▶ [PROVIDED ENTRIES]
- Opening Delimiter -
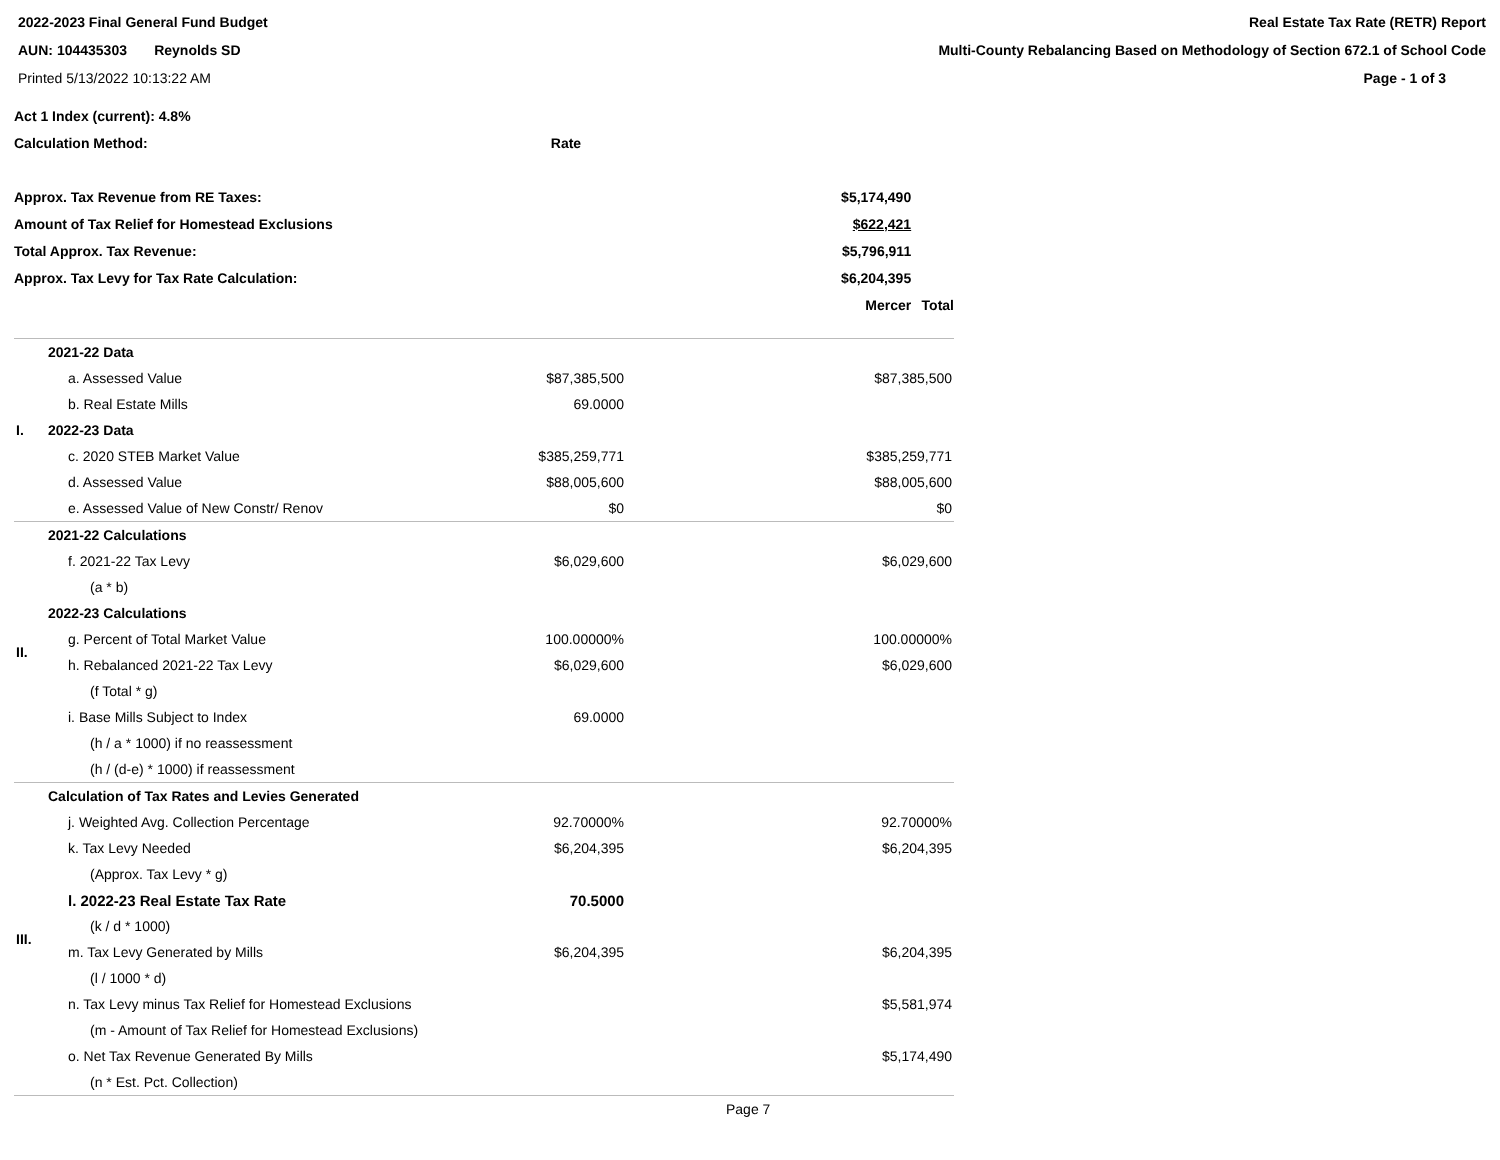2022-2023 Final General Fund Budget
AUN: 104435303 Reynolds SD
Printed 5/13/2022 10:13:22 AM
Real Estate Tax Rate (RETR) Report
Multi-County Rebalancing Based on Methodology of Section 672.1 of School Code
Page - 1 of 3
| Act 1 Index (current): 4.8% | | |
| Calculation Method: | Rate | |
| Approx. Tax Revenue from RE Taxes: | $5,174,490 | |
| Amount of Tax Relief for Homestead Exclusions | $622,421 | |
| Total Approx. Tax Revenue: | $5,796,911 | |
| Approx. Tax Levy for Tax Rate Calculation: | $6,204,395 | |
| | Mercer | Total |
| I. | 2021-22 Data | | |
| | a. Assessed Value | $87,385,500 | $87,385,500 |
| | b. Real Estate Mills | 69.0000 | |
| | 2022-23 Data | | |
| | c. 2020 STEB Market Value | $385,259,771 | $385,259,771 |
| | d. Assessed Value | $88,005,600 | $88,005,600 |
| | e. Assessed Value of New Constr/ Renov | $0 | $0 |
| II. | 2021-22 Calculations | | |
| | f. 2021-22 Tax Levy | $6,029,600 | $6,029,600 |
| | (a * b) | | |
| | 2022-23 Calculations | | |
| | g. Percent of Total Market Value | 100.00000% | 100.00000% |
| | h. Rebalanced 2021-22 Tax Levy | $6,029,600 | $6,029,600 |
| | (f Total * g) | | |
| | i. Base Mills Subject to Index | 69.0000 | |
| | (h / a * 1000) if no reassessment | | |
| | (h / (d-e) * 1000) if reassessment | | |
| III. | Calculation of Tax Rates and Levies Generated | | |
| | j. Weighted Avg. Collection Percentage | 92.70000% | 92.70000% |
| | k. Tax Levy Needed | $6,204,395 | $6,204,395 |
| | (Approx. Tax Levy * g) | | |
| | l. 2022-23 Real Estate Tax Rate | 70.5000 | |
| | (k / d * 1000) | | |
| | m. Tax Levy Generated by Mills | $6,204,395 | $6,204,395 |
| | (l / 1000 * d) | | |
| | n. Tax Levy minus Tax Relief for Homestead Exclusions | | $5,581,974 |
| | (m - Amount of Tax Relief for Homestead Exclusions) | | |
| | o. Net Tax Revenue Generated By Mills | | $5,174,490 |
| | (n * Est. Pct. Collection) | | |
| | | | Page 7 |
- Closing Delimiter -
- Opening Delimiter -
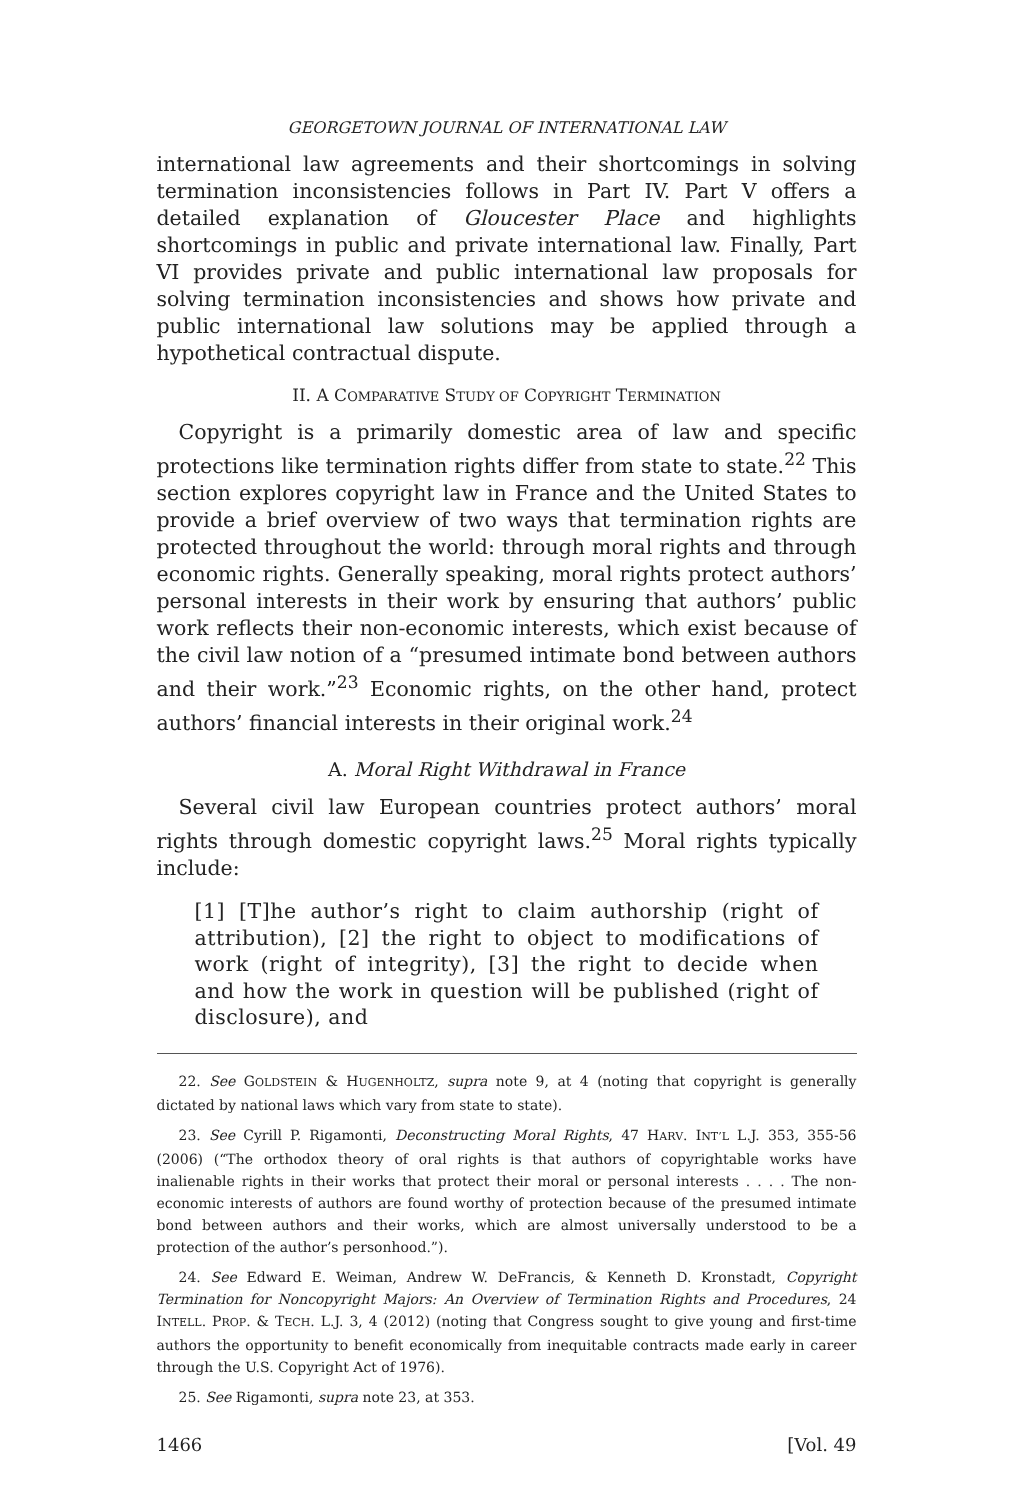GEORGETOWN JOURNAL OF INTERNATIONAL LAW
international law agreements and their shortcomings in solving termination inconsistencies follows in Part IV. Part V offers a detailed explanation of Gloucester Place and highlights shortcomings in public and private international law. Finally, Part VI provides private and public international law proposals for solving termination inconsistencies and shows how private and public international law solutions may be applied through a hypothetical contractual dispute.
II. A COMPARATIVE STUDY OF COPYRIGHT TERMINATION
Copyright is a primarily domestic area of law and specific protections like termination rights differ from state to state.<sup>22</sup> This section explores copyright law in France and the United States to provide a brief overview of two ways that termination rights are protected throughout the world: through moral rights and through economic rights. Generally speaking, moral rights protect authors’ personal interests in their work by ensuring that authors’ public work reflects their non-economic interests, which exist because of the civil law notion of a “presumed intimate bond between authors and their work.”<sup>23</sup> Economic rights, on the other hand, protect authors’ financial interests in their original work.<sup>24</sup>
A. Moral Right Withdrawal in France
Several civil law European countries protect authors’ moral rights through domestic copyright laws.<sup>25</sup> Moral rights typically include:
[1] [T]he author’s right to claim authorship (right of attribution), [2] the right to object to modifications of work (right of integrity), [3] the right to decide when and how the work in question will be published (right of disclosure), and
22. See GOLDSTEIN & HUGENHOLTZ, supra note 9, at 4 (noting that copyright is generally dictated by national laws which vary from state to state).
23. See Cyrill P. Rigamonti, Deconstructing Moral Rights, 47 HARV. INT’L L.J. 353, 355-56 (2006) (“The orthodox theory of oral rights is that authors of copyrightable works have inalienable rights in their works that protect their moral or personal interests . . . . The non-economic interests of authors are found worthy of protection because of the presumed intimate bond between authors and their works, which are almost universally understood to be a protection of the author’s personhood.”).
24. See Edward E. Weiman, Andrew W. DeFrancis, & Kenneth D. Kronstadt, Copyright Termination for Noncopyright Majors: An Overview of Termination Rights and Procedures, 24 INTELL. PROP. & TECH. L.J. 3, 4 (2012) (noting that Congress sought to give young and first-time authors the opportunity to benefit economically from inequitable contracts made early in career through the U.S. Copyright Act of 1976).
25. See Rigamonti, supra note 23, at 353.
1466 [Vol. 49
- Closing Delimiter -
- Opening Delimiter -
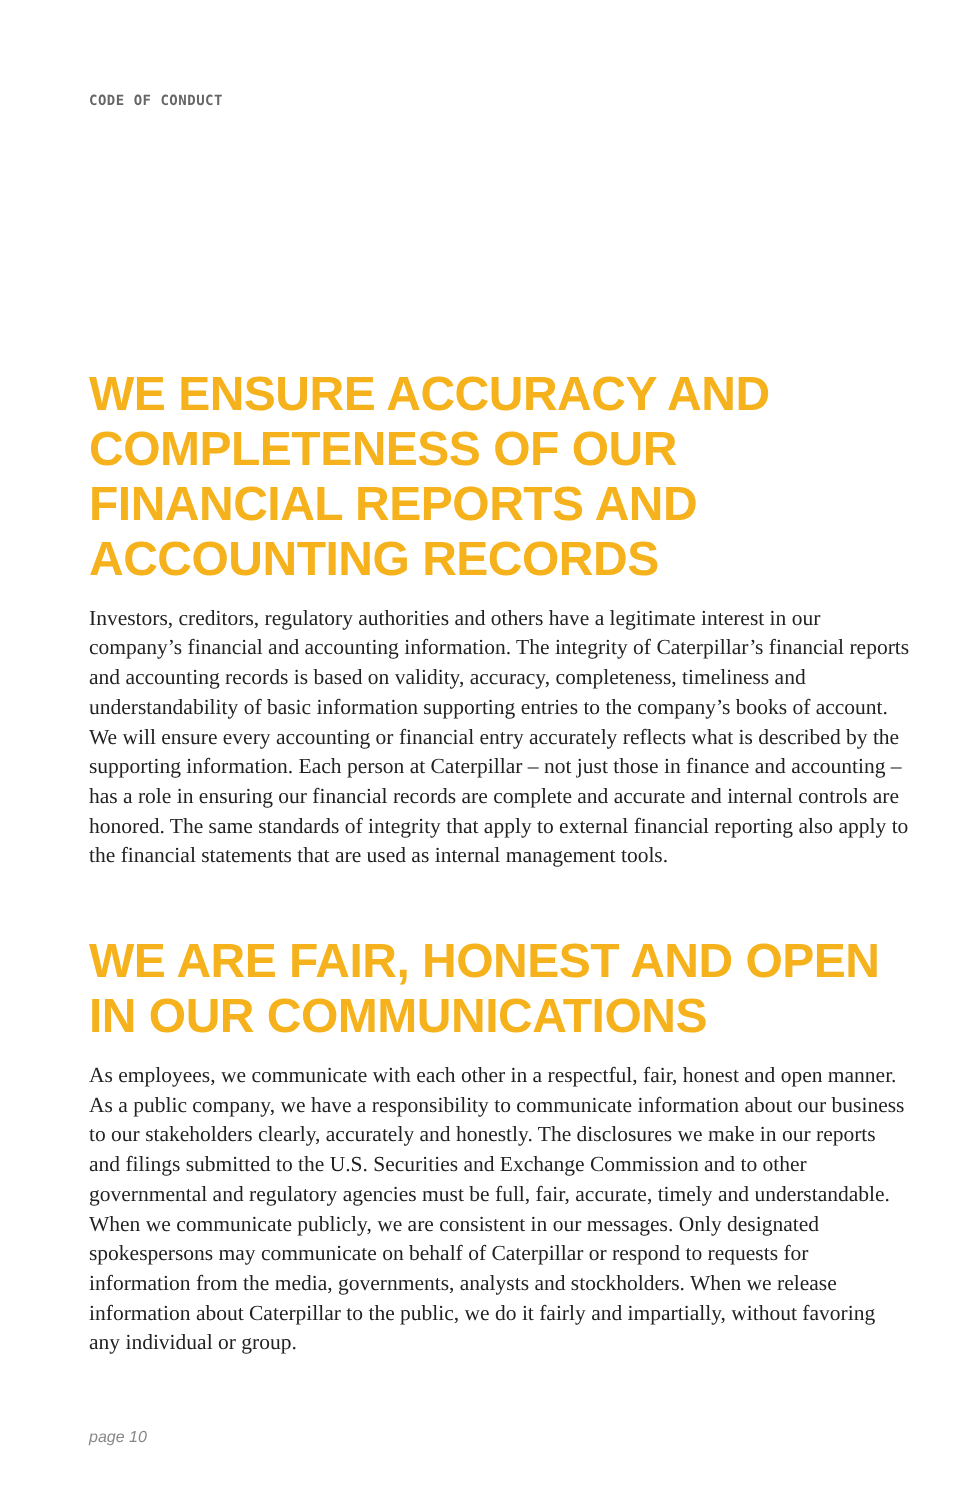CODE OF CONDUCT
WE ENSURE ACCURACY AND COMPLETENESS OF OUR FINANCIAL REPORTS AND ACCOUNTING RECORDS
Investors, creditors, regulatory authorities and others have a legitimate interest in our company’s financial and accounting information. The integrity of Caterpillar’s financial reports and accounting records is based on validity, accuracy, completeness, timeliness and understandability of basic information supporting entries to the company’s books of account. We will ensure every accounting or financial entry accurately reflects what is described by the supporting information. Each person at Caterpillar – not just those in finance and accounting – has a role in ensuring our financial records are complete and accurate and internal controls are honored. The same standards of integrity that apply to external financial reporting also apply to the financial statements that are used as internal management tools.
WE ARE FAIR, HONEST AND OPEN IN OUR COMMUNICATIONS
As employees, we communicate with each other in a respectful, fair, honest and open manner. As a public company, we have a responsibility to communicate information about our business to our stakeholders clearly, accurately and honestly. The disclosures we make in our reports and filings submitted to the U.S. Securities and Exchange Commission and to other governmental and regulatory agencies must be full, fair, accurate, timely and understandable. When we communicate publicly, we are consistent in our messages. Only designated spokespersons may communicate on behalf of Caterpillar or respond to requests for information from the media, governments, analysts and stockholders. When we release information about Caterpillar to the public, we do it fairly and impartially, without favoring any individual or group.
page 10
- Closing Delimiter -
▶ [TASK BRIEF] In the records above, find each line with the word "Amount" and copy it.

▶ [TASK SOLUTION]
| Amount of Tax Relief for Homestead Exclusions | $622,421 | |
| | (m - Amount of Tax Relief for Homestead Exclusions) | | |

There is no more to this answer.